Aangeleverd tekstfragment
-.-.-

MUURSCHILDERINGEN SINT STEFANUS KERK OPPEM
De muurschilderingen van de St.-Stephanus kerk,die in 2012-2013 in restauratie was onder leiding van architecten Dirk Geeroms en Etienne Wijns , kwamen aan het licht tijdens een uitgebreid vooronderzoek van het interieur in 2014. Het was architect-restaurateur Dirk Geeroms uit Gent die de ontdekking heeft gedaan bij het wegnemen van de lambriseringen. Het betrof een 30m2 fragmenten van laatmiddeleeuwse schilderingen met volksheiligen ,omschreven als uniek in Vlaanderen. Hij heeft het restauratiebestek opgesteld dat werd uitgevoerd door restaurateur Jan Verbeke.
In het noordelijk deel van de kerk zijn de heilige Christoffel, Hubertus en Adrianus te zien, verder in het koor Egidius met hinde, Catharina met de draak, de marteling van Sebastiaan. Aan de overkant ,zuid, een weinig voorkomende afbeelding van sint Victor met molen. De overzichten van onderliggende noord- en zuidgevel zijn het werk van architect Geeroms.
NOORDGEVEL
ZUIDGEVEL
Sint-Christoffel (1), boven op het doksaal, niet verdoken maar in volle zicht in een kerk eertijds zonder doksaal en een ingang op het zuiden. Als een reus, drager van Christus; de beschermer van de reiziger. Aanroepen voor droogte, hagel,... onvoorziene, plotselinge dood (zonder Heilige Olie) en in het bijzonder tegen de pest, de zwarte dood, die over Europa woedde van 1350 tot 1670 en een derde van de bevolking doodde.

-.-.-

Aangeleverd materiaal

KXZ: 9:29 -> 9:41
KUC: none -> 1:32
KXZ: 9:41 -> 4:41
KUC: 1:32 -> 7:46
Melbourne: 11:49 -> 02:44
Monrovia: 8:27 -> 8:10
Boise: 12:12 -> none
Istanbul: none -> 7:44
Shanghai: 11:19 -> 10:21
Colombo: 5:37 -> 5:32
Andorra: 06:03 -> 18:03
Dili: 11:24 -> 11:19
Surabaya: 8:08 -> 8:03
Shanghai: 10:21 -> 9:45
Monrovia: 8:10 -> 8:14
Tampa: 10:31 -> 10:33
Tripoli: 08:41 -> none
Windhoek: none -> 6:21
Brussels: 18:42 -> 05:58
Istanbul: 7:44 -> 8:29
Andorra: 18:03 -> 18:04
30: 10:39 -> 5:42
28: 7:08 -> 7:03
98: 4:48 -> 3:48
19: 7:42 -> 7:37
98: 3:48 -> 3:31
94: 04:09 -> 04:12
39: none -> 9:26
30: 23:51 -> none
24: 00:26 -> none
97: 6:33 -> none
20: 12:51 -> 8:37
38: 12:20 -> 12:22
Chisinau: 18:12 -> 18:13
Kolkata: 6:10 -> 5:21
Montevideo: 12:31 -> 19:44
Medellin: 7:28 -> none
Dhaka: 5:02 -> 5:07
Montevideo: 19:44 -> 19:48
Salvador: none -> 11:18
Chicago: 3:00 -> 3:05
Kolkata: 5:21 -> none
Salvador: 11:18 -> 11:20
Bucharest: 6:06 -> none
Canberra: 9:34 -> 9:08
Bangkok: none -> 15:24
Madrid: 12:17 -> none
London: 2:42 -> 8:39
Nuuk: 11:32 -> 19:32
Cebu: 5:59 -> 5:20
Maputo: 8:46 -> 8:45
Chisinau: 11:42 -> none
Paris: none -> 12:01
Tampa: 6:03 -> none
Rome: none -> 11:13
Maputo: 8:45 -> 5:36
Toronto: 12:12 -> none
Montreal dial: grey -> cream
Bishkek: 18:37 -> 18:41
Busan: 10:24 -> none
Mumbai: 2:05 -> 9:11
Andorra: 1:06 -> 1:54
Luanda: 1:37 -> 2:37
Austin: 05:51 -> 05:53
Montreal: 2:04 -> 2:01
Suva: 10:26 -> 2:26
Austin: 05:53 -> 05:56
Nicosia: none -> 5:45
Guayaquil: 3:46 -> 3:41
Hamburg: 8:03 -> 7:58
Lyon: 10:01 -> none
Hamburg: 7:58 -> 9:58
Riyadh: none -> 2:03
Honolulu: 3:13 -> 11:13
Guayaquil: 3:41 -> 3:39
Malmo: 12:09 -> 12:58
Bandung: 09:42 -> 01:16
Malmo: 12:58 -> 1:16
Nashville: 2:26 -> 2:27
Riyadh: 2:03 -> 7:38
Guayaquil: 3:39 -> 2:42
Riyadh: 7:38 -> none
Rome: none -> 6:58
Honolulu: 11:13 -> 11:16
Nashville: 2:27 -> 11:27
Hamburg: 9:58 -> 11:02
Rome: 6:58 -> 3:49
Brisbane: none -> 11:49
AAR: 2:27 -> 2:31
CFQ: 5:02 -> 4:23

-.-.-

Uit te voeren taken
- A) Wie deed volgens de tekst over de muurschilderingen de ontdekking bij het wegnemen van de lambriseringen?
- B) Schrijf uit de tekst over de muurschilderingen letterlijk alles over, vanaf "In het noordelijk" tot en met "van architect Geeroms.".

Antwoorden op taken
- A) Architect-restaurateur Dirk Geeroms uit Gent.

- B)
In het noordelijk deel van de kerk zijn de heilige Christoffel, Hubertus en Adrianus te zien, verder in het koor Egidius met hinde, Catharina met de draak, de marteling van Sebastiaan. Aan de overkant ,zuid, een weinig voorkomende afbeelding van sint Victor met molen. De overzichten van onderliggende noord- en zuidgevel zijn het werk van architect Geeroms.